Loren Coleman explained in 2003 how this story achieved its popularity: "During the 1950s, a news reporter named Bruce McKelvie found the article about Jacko. McKelvie shared the Jacko account with Sasquatch researchers John Green and René Dahinden. McKelvie told them that this was the only record of the event due to a fire that had destroyed other area newspapers at the time. The story's appearance in Ivan T. Sanderson's 1961 Abominable Snowman: Legend Come to Life propelled the Jacko story into history."

Loren Coleman continued, "John Green continued digging and finally found two important articles that threw [skeptical] light on the whole affair. Green wrote of[f] the Jacko story as a piece of probable journalistic fiction in Pursuit in 1975." But by then the story had taken on a life of its own.
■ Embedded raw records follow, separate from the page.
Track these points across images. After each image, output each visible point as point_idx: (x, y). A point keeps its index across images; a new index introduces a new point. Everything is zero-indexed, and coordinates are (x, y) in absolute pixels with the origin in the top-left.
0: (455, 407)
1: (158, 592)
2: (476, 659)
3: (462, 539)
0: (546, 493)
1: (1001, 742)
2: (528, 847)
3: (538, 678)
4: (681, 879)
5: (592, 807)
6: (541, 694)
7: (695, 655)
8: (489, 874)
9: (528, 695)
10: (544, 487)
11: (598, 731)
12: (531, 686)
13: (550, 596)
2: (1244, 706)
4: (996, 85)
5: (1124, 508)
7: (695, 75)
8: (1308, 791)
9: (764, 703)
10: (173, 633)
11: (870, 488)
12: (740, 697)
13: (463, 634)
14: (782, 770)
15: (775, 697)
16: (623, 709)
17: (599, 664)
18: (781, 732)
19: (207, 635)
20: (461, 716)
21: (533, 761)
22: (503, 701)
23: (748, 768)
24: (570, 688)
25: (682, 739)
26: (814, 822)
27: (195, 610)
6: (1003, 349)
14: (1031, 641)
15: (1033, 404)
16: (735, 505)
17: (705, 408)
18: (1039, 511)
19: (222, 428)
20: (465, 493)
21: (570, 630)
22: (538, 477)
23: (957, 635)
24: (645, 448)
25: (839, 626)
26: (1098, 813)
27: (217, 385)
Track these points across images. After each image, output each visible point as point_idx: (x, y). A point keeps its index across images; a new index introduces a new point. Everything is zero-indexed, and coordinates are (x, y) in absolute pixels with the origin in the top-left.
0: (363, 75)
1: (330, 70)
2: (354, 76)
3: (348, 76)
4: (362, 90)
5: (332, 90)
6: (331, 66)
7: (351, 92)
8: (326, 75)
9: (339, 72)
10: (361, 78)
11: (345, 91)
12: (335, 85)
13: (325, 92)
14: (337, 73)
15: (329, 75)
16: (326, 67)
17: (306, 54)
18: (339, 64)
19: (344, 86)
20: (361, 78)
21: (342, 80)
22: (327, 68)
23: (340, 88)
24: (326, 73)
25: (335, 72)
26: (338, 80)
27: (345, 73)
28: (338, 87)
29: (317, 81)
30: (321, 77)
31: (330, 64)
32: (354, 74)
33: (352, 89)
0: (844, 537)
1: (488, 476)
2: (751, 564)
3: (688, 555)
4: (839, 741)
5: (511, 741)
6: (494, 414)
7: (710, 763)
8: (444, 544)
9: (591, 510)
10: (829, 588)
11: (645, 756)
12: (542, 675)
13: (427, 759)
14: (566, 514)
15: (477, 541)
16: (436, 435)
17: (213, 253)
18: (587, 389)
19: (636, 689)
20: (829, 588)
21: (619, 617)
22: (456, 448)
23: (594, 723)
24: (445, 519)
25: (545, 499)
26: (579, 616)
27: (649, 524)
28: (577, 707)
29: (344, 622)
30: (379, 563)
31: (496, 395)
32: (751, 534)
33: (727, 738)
Combatting this, the writer Joe Nickell cited the Mainland Guardians dismissal of the case (below) as a hoax.

On July 9, 1884, the Mainland Guardian newspaper in New Westminster, British Columbia stated "that no such animal was caught, and how the Colonist was duped in such a manner, and by such a story, is strange." On July 11, 1884, the newspaper British Columbian reported that about 200 people went to view "Jacko" at the jail where he was supposedly kept, but the people found only a man at the jail who fielded questions about a creature that did not exist.

Anthropologist and Bigfoot enthusiast Grover Krantz suggests that Jacko was purchased by P. T. Barnum and exhibited as Jo-Jo the Dog-Faced Boy. Photos of Jo-Jo between 1884 and 1885 indicate Jo-Jo was replaced. However, Bigfoot researcher Chad Arment claims that Jo-Jo was not Jacko, as Jo-Jo could speak many languages and could write his name according to an article in The New York Times, October 13, 1884.